`Violet' Gives Audience Something To Sing About

------------------------------- Theater review

"Violet." Music by Jeanine Tesori, book and lyrics by Brian Crawley. Directed by Susan K. Schulman. A Contemporary Theatre, 700 Union St., Seattle. Tuesday-Sunday through Nov. 15. $10-$38. 206-292-7676. -------------------------------

In her book "Autobiography of a Face," Lucy Grealy writes movingly of being facially disfigured and afflicted with "the great tragedy" of feeling ugly and abnormal in a culture obsessed with external beauty. But she also tells of finally tapping into a source of joy and self-acceptance "deep and sonorous inside me."

A similar battle for self-esteem is waged in "Violet," a heartfelt little musical that drew attention and awards Off-Broadway last year and is now having its regional debut at A Contemporary Theatre.

While Grealy's saga was inspirational without sentimentality, "Violet" is a quasi-fairy tale that often settles for homespun platitudes and romantic contrivances at the expense of less pat choices.

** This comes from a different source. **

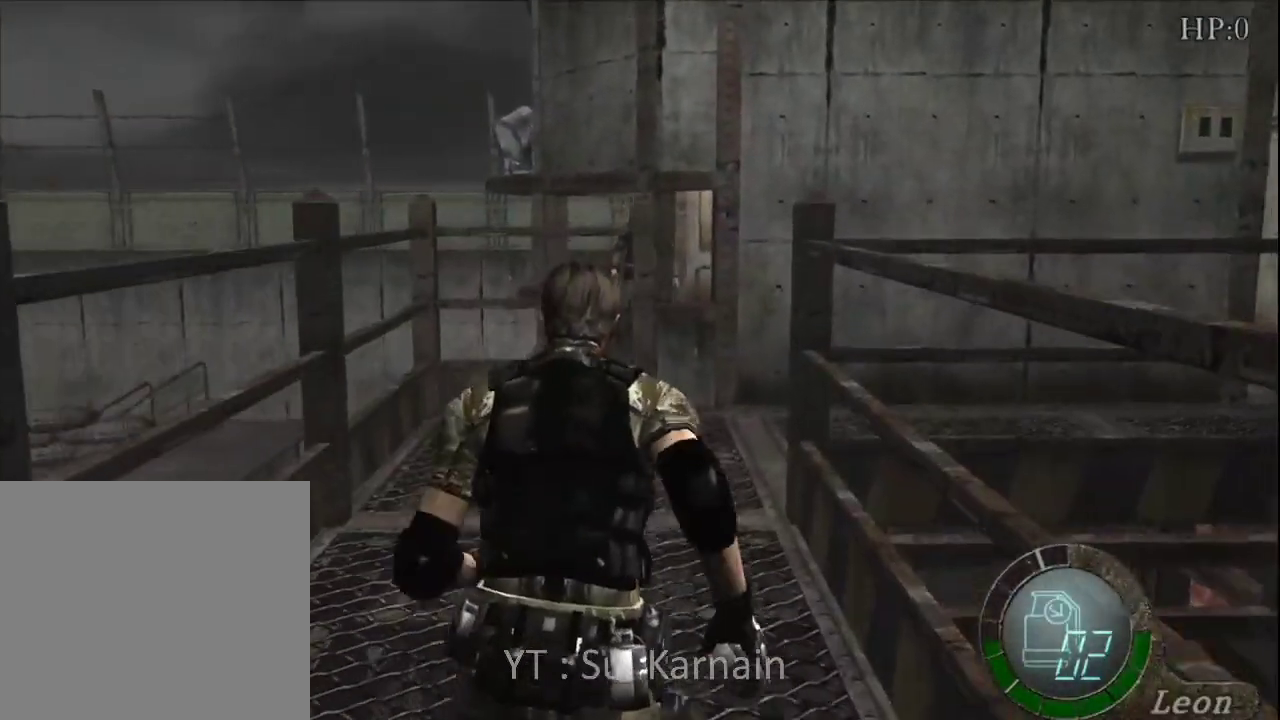
{"buttons": ["DPAD_RIGHT"], "left_stick": "center", "right_stick": "center", "events": [[67, "START", "down"], [67, "left_stick", "center"], [183, "START", "up"], [300, "DPAD_DOWN", "down"], [367, "DPAD_DOWN", "up"], [500, "DPAD_RIGHT", "down"]]}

Yet despite the simplistic and schmaltzy aspects of "Violet," the show has a genuine sincerity and sweetness that can pierce through one's skepticism. It gets a graceful staging at ACT by its original director, Sarah H. Schulman, with charming choreography by Kathleen Marshall. And it is blessed with some lovely indigenous music composed by Jeanine Tesori, sung out with conviction by a commendable cast.

Based on the Doris Betts story, "The Ugliest Pilgrim," Brian Crawley's book for "Violet" follows the 1964 bus journey of a backwoods North Carolina woman, desperate to find a televangelist who'll pray away her prominent facial scar.

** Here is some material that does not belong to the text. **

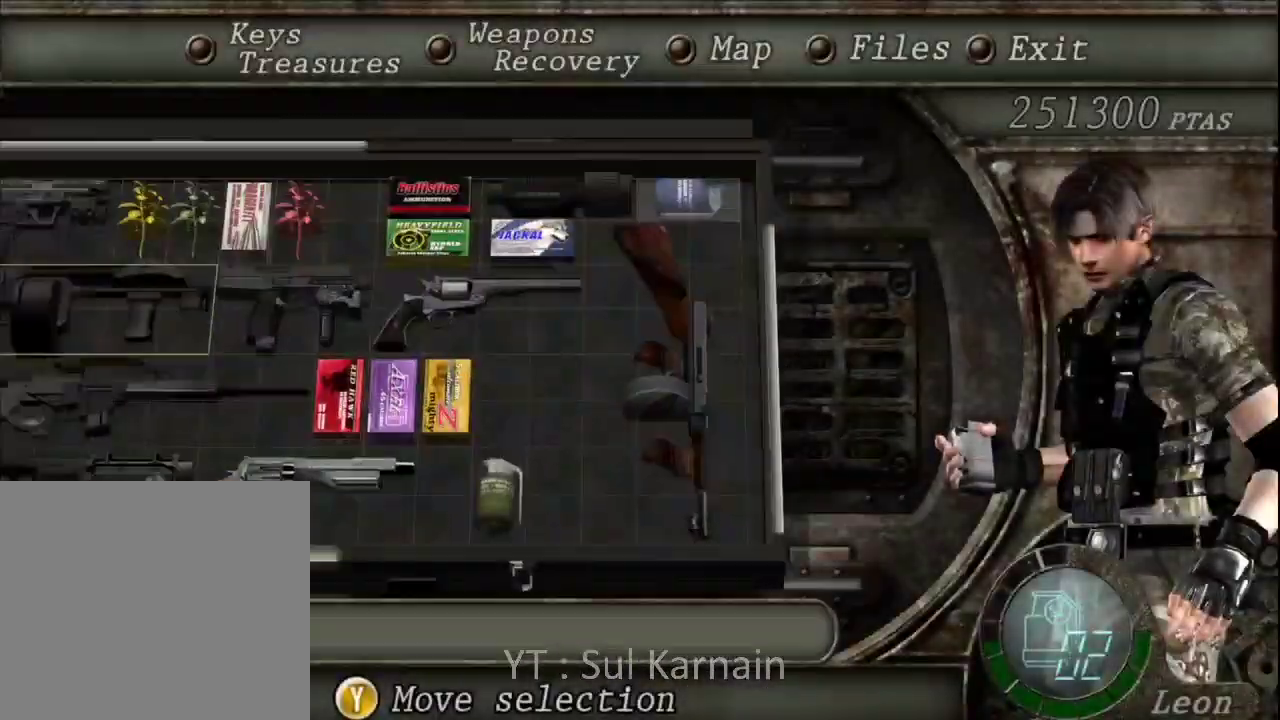
{"buttons": [], "left_stick": "center", "right_stick": "center", "events": [[100, "DPAD_RIGHT", "up"], [133, "A", "down"], [200, "A", "up"], [250, "A", "down"], [350, "A", "up"], [433, "B", "down"], [483, "B", "up"]]}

Enroute the spunky but obviously naive Violet (played powerfully here, as in New York, by Lauren Ward) finally enters the wider world. And she quickly cozies up with two young soldiers on the bus: the handsome, cocky Monty (Scott Beck) and more sensitive Flick (Robert Barry Fleming), a black man Violet at first insults but soon cares for.

The 25-year-old Violet's odyssey (conducted on Derek McLane's spare but clever set, well lit by Peter Kaczorowski) intersects with glimpses of her adolescent self (talented young Vicki Noon), leading up to the accident that scarred her. We witness young Vi's closeness with her widowed father (solid John Wilkerson), a humble man who encourages her strength but is the unintentional agent of her anguish.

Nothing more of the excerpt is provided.